> _Directive_
A copy of the listing below is needed, exact in every line and without images.
+ + + + + + +
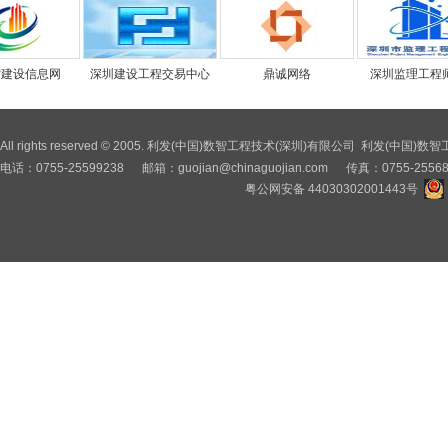
广东省建设信息网
深圳建设工程交易中心
鼎诚网络
深圳监理
All rights reserved © 2005. 利发(中国)数智工程技术(深圳)有限公司 利
电话：0755-25599238 邮箱：
guojian@chinaguojian.com
传真：0755-2556
粤公网安备 44030302001443号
+ + + + + + +
> _Response to this task_
广东省建设信息网
深圳建设工程交易中心
鼎诚网络
深圳监理
All rights reserved © 2005. 利发(中国)数智工程技术(深圳)有限公司 利
电话：0755-25599238 邮箱：
guojian@chinaguojian.com
传真：0755-2556
粤公网安备 44030302001443号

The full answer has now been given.